The hon. Member for Witham (Priti Patel) talked about not making assumptions, and not dissing the idea that the voluntary sector and others might play a part. The Opposition are not doing that. In fact, changes made over the years introduced other players to work alongside the probation service. My concern is that there will be a wholesale sloughing off of people with talent and of local co-ordination. Nothing in the hon. Lady’s speech identified what the future would look like under the new model; it was about hope, rather than evidence. Would my hon. Friend like to comment?
My hon. Friend is absolutely right. I want to talk about how such local organisations are working to good effect in Northamptonshire and about my concern that that will be disrupted. As my hon. Friend the Member for Leeds East made clear, our concern is that payment by results in the criminal justice system is untested. The Lord Chancellor and Secretary of State for Justice, the right hon. Member for Epsom and Ewell (Chris Grayling), was responsible for the Work programme, which is, as my hon. Friend the Member for Sunderland Central has said, a contradiction in terms. Will the Minister explain why the Government are rushing headlong into the changes and ignoring the pilots, rather than learning from them and developing reforms from them?
Our probation service does a good job in difficult circumstances and on stretched budgets, and the Government rated the performance of every probation trust as good or exceptional in 2011. After the proposed changes, probation will deal with an extra 60,000 offenders a year. Will there be additional funding or will the current money be spread even more thinly, as my hon. Friend the Member for Leeds East suggested? Poorly resourced support for rehabilitation will not effectively help to reform offenders, and that poses a serious risk to our constituents’ safety.

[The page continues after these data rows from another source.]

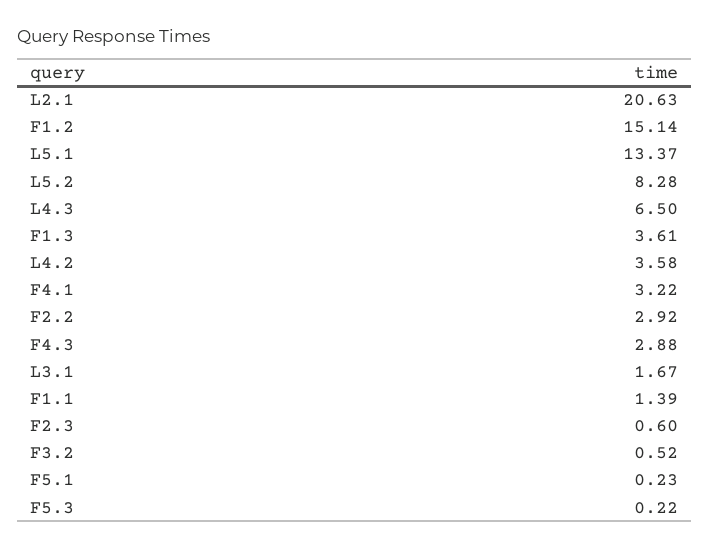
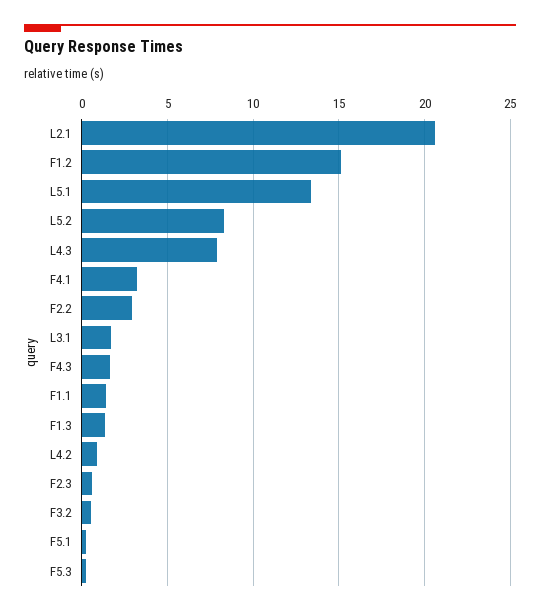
  {
    "L2.1": 20.63,
    "F1.2": 15.14,
    "L5.1": 13.37,
    "L5.2": 8.28,
-   "L4.3": 6.5,
+   "L4.3": 8,
-   "F1.3": 3.61,
+   "F1.3": 1.5,
-   "L4.2": 3.58,
+   "L4.2": 1,
    "F4.1": 3.22,
    "F2.2": 2.92,
-   "F4.3": 2.88,
+   "F4.3": 1.5,
    "L3.1": 1.67,
    "F1.1": 1.39,
    "F2.3": 0.6,
    "F3.2": 0.52,
    "F5.1": 0.23,
    "F5.3": 0.22
  }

The proposals have been strongly and widely criticised. The National Association of Probation Officers said that they were
“being rushed through without proper thought to the consequences.”
NAPO pointed out:
“Although these offenders are deemed medium and low risk of harm, they include…offenders at high risk of reoffending, such as prolific burglars, chaotic drug users and gang members…who require professional expertise in their management.”
In Northamptonshire, such offenders currently receive that professional expertise. The Howard League for Penal Reform calls the proposals “untested and opaque.”